Norton was able to get 11 Republicans to break from their party and vote with her against an amendment that blocks D.C. from spending its local funds to carry out a local D.C. anti-discrimination law, the Reproductive Health Non-Discrimination Act (RHNDA), giving her a good chance to once again keep this rider out of the final spending bill, as she has done the last two fiscal years. RHNDA prohibits employers from discriminating against employees, their spouses and dependents based on their reproductive health decisions. The House has now voted three times since 2015 to either nullify or block D.C. from spending its local funds to carry out RHNDA.
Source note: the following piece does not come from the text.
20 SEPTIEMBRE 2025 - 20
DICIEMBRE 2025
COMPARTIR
The House-passed fiscal year 2018 D.C. appropriations bill also contains riders to repeal D.C.’s medical aid-in-dying law, the Death with Dignity Act (DWDA), and to block D.C. from spending its local funds on abortion services for low-income women and on taxing and regulating marijuana sales. The House Rules Committee blocked Norton from offering her amendments on the floor to strike the abortion, marijuana and DWDA riders, even though the amendments complied with House Rules.
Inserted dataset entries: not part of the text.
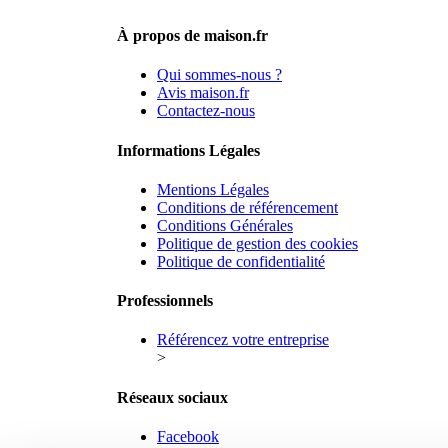
À propos de maison.fr
Qui sommes-nous ?
Avis maison.fr
Contactez-nous
Informations Légales
Mentions Légales
Conditions de référencement
Conditions Générales
Politique de gestion des cookies
Politique de confidentialité
Professionnels
Référencez votre entreprise
>
Réseaux sociaux
Facebook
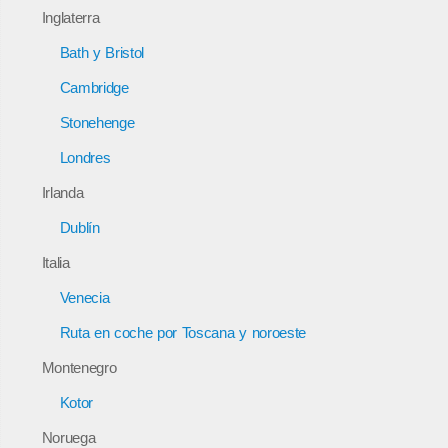
Inglaterra
Bath y Bristol
Cambridge
Stonehenge
Londres
Irlanda
Dublín
Italia
Venecia
Ruta en coche por Toscana y noroeste
Montenegro
Kotor
Noruega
This is the first time either chamber has voted to repeal the DWDA. The Senate did not take up the disapproval resolution to nullify the DWDA, and the House DWDA disapproval resolution was never brought to the floor after it was passed by the House Oversight and Government Reform Committee. Norton believes her amendment to strike the DWDA rider would have received bipartisan support, including from some of the 24 House Republicans from states where medical aid-in-dying is legal, including two Members from House leadership.

The House has now voted three times since May 2016 to repeal the budget autonomy referendum, but it remains law. Norton said Republican Members and the right-wing groups that scored the vote on the amendment to strike the budget autonomy repeal misrepresented the effect of the referendum, as Speaker Paul Ryan did when the House last year voted on a stand-alone bill to repeal the referendum. Ryan said: “There are real consequences. The D.C. government wants to use revenues to fund abortions in the District. House Republicans will not stand for that.” However, as Norton argued on the House floor, Congress loses nothing under our budget autonomy law. Congress retains the authority to legislate on any D.C. matter, including its local budget, at any time. Riders in the bill prohibiting D.C. from spending its local funds on marijuana commercialization and abortion services for low-income women were changed from those in prior appropriations bills to account for the referendum. Historically, D.C. riders applied only to funds included in appropriations bills, because only appropriations bills authorized D.C. spending. In the bill, as in fiscal year 2017, the riders apply to D.C. local funds available under any authority, including those in the local budget passed under the referendum.